Point 2: Another challenge is inadequate infrastructure, particularly water supply and sewage. Evidence: In Lagos, only about 10% of the city is connected to the sewerage system, and many residents rely on shared wells or water vendors who charge high prices. Explanation: The city's infrastructure was designed for a much smaller population and has not been expanded fast enough to keep pace with growth. Link: This means waterborne diseases such as cholera and typhoid are common, especially in informal settlements.
Exam Tip: Two well-developed points with strong evidence will score higher than three or four undeveloped bullet points. Quality beats quantity on 6-mark questions.
AQA expects case studies that are NAMED, LOCATED, and DETAILED. Vague case studies are one of the most common reasons students score in Level 1 or Level 2 instead of Level 3.
| Quality Level | Example | Likely Mark Level |
|---|---|---|
| Vague | "A tropical storm caused lots of damage in Asia." | Level 1 (1–3) |
| Named | "Typhoon Haiyan hit the Philippines in 2013." | Level 2 (4–6) |
| Named + Located + Detailed | "Typhoon Haiyan struck the Philippines on 8 November 2013 with wind speeds of 315 km/h, killing over 6,300 people and displacing 4 million. The city of Tacloban was almost completely destroyed by a storm surge reaching 5 metres." | Level 3 (7–9) |
For every case study you have learned, make sure you know:
| Element | Why It Matters |
|---|---|
| Name | Names the event, project, place, or policy |
| Location | Where exactly — country, region, city, grid reference if relevant |
| Date | When it happened — year at minimum, specific date for major events |
| Key statistics | Numbers that demonstrate scale, impact, or change (deaths, costs, measurements, percentages) |
| Causes | What caused the event or situation — both physical and human factors |
| Effects | Social, economic, and environmental impacts — both short-term and long-term |
| Responses | What was done about it — immediate responses and long-term management |
| Evaluation | Was the response effective? What could be improved? Who benefited and who didn't? |
Exam Tip: Create a case study fact file for each required case study. Include 5–8 key statistics you can use in the exam. Statistics make your answers specific and credible.
Students frequently confuse these two command words. While they overlap, they require subtly different approaches.
"Assess" means weigh up the importance, significance, or effectiveness of something.

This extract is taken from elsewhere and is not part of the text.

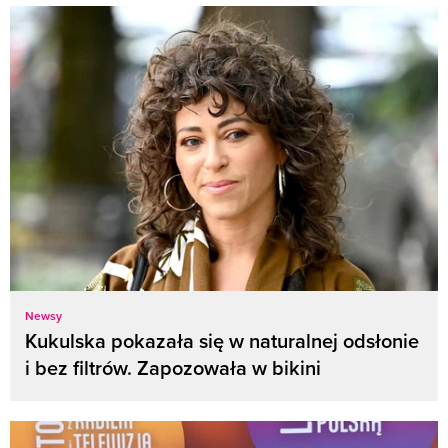
Newsy
Kukulska pokazała się w naturalnej odsłonie
i bez filtrów. Zapozowała w bikini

You are making a judgement about how significant or successful something is.
Structure:
Example question: "Assess the importance of plate tectonics in causing natural hazards." (9 marks)
What the examiner wants: Discuss plate tectonics as a cause of natural hazards, but also consider other factors (climate, weather, human activity). Conclude by judging HOW important plate tectonics is relative to other factors.
"Evaluate" means consider the advantages and disadvantages (or strengths and weaknesses) and reach a supported conclusion about overall success or value.
Structure:
Example question: "Evaluate the effectiveness of hard engineering strategies for coastal management." (9 marks)
What the examiner wants: Discuss specific hard engineering strategies (sea walls, groynes, rock armour, gabions), give advantages and disadvantages of each, use case study evidence, and conclude by judging whether hard engineering is overall effective or not.